:: Text passage ::

Natural Language Processing - Episode 2

This episode references model.py.

At the end of this episode, you will be able to:

Build a simple NLP model using Tensorflow and scikit-learn to classify fashion reviews.
Set up your model so that it can be easily integrated into a Metaflow flow.

1Description of a Custom Model

Now it’s time to build our ML model. We are going to define our model in a separate file with a custom class called Nbow_Model. The model contains two subcomponents: the count vectorizer for preprocessing and the model. The Nbow_Model class facilitates combining these two components together so that we don't have to deal with them separately.

Here is an explanation of the various methods in this model:

__init__: Initialize the count vectorizer, a preprocessor that counts the tokens in the text, and a neural network to do the modeling.
fit: Fit the count vectorizer, followed by the model.
predict: Transform the data with the count vectorizer before making predictions.
eval_acc: Calculate model accuracy given a dataset and labels.
eval_rocauc: Calculate the area under the roc curve given a dataset and labels.
model_dict: This exposes a dictionary that has two components that form this model, the count vectorizer and the neural network. We will use this to serialize the model's data into Metaflow.
from_dict: This allows you to instantiate a NbowModel from a model_dict which is useful for de-serializing data in Metaflow.

:::
:: Given records ::

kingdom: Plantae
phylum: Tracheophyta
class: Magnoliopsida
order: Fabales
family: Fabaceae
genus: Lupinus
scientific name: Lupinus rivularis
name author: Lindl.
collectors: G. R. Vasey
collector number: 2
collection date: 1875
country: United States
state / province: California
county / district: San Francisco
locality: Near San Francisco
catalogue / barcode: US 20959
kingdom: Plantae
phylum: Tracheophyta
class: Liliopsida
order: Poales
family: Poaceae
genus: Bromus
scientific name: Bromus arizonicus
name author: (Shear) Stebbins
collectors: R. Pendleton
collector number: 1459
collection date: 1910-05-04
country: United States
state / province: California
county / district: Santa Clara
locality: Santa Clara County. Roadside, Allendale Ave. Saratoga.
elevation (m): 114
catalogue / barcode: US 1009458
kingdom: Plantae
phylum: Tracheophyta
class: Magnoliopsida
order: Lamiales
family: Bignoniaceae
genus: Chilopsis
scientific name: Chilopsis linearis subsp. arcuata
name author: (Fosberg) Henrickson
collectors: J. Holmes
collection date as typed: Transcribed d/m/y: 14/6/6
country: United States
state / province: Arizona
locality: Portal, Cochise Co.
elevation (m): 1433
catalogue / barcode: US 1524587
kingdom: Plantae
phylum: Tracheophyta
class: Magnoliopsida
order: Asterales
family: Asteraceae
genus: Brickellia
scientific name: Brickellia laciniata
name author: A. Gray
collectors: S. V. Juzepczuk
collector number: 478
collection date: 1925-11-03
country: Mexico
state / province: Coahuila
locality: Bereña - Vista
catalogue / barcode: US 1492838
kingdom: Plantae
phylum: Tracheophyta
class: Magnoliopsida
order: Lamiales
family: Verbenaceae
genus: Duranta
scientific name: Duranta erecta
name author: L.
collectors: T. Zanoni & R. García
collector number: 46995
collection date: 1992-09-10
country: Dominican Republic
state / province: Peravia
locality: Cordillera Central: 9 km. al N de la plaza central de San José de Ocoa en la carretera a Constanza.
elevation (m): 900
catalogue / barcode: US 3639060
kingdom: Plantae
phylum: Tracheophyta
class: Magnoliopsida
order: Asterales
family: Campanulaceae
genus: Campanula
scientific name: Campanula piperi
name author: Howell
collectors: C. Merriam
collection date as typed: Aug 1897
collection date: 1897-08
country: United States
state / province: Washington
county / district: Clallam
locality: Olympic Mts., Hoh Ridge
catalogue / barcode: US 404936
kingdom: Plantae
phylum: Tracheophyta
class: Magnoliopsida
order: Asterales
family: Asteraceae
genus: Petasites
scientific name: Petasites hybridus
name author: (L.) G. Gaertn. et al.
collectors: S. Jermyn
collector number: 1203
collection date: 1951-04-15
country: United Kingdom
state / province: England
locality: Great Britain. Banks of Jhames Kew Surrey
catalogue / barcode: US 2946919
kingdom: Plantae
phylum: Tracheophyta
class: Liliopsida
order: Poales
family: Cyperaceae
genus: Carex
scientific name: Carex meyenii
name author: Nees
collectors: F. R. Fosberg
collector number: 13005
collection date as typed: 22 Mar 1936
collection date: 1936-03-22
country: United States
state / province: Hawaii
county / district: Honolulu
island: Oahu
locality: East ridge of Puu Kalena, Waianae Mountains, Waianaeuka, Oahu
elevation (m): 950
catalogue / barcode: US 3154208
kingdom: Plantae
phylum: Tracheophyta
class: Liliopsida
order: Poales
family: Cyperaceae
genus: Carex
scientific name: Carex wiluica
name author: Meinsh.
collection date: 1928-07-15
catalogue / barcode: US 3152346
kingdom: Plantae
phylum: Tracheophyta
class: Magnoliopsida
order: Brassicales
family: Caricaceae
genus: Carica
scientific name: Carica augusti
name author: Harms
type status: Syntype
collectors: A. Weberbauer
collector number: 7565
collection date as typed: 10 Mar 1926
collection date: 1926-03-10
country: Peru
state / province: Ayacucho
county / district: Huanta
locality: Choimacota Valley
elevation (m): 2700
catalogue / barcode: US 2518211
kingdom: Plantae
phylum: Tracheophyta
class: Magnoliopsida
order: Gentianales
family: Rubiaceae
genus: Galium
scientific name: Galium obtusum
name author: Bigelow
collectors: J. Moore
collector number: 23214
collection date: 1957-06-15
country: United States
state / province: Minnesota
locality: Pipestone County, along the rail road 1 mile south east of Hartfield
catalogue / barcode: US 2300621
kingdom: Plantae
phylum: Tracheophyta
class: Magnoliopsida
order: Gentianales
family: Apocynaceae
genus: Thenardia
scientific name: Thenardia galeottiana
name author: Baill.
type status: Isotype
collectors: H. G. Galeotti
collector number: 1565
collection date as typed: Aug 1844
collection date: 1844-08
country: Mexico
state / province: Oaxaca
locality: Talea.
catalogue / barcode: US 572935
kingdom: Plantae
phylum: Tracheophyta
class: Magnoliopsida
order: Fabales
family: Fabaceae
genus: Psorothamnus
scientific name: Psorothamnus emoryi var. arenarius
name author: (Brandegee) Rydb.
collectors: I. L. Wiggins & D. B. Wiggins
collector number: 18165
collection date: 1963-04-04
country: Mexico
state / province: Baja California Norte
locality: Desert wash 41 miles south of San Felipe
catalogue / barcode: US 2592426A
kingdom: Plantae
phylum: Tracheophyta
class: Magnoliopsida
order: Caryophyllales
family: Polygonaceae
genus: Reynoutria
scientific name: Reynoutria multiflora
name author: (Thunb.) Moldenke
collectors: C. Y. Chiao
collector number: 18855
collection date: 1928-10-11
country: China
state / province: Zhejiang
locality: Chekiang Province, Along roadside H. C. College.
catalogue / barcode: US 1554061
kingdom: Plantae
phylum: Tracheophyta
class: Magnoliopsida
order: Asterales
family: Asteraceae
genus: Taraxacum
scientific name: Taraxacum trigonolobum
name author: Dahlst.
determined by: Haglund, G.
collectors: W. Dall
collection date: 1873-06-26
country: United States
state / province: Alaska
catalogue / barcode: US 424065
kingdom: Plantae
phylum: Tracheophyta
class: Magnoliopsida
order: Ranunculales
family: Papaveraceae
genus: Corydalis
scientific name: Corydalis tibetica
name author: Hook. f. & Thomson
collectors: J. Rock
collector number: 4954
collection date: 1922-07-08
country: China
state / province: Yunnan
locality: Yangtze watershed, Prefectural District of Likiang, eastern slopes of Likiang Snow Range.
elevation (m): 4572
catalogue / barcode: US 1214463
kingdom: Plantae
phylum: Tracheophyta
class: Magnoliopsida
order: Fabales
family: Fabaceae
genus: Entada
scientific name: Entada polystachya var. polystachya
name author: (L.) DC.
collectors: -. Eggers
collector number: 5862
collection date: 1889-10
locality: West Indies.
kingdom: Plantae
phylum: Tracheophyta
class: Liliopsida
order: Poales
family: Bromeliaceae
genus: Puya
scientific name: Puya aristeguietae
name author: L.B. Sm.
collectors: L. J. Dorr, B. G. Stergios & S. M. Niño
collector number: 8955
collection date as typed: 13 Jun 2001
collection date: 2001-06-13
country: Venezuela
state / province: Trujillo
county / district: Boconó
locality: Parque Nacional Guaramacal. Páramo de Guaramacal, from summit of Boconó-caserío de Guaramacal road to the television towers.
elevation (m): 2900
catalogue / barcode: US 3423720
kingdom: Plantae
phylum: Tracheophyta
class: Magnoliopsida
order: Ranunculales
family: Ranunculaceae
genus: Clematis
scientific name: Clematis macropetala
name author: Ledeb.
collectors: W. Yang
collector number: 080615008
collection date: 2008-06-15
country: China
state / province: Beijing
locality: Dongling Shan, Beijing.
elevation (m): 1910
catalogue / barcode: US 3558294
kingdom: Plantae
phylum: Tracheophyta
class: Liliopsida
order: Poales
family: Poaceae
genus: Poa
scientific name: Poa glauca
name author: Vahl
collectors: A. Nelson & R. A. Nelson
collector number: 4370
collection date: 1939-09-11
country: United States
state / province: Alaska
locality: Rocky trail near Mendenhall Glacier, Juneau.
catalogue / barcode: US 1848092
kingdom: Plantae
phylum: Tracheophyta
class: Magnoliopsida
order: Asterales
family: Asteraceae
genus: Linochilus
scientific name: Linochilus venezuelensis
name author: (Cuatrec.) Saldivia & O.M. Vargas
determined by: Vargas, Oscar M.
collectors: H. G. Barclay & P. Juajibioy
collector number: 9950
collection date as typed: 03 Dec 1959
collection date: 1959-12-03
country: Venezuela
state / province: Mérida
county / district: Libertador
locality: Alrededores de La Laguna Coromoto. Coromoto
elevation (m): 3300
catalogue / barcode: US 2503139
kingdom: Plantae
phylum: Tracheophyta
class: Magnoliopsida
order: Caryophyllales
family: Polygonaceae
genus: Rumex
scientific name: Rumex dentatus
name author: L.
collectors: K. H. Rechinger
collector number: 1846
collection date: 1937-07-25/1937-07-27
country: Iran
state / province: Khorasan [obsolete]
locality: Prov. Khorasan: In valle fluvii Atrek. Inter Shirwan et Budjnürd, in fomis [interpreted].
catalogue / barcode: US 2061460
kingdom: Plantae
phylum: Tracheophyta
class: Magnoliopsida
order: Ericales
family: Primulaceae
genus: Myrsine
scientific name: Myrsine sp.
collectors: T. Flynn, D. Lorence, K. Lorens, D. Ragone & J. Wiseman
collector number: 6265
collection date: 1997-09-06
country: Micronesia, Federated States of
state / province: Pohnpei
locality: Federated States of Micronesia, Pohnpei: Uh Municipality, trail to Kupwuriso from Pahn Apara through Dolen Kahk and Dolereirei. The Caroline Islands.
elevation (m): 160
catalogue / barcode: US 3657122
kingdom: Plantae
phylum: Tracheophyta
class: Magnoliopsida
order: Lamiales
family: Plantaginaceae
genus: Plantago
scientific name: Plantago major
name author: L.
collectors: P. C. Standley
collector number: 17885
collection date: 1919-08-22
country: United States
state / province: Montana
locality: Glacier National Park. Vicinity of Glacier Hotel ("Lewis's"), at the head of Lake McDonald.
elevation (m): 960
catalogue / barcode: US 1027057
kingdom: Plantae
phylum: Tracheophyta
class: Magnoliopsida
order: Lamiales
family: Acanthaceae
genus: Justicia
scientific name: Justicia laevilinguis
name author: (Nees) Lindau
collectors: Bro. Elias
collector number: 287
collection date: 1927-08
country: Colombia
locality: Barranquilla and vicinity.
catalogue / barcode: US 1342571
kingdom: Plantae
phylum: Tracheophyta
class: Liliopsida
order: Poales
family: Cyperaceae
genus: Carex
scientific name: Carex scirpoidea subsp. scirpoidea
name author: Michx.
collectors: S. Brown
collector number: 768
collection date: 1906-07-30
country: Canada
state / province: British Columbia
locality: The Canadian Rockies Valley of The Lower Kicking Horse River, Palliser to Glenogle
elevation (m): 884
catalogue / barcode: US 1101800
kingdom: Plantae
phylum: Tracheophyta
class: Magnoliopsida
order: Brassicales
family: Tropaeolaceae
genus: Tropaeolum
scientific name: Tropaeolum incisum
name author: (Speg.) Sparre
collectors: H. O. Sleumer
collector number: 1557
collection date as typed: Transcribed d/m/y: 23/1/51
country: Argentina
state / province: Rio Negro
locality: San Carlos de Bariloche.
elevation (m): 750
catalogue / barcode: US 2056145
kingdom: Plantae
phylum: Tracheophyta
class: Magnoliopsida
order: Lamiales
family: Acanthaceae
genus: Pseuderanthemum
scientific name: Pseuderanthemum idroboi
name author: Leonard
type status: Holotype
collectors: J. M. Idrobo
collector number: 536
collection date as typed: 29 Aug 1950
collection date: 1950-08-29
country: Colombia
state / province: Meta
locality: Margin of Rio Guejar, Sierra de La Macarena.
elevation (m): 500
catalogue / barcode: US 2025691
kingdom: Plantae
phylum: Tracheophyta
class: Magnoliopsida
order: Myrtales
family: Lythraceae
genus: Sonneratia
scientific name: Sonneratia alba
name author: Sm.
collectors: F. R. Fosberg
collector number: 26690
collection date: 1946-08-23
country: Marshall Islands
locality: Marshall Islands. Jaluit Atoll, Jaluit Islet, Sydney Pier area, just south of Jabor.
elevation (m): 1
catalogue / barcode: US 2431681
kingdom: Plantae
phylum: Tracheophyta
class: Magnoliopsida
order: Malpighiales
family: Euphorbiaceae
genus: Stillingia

:::

- What this exercise asks -
**1.** According to the NLP model text, which two subcomponents does the Nbow_Model class contain?
**2.** Write the next part of the NLP model text, picking up after its final sentence.
The rows have no connection to the NLP model text.

- The results -
**1.** The count vectorizer for preprocessing and the model.

**2.**
2How to Serialize Data

Anytime you create your own model library or define models in custom classes, we recommend explicitly defining how you will serialize and load the model. This will minimize the chances that things will break as your model code changes. Explicit definitions for serialization processes give you the ability to make sure any new versions of your code are backward compatible on how to load your model or allow you to deal with serialization/de-serialization accordingly in a way that is transparent to you. This is the purpose of the from_dict method and model_dict property in this example.

For Metaflow, it is very convenient if you have an interface that allows you to save model information that is pickleable, as that is how Metaflow saves data. That is the purpose of model_dict and from_dict: they allow saving and retrieving data from a pickleable data structure.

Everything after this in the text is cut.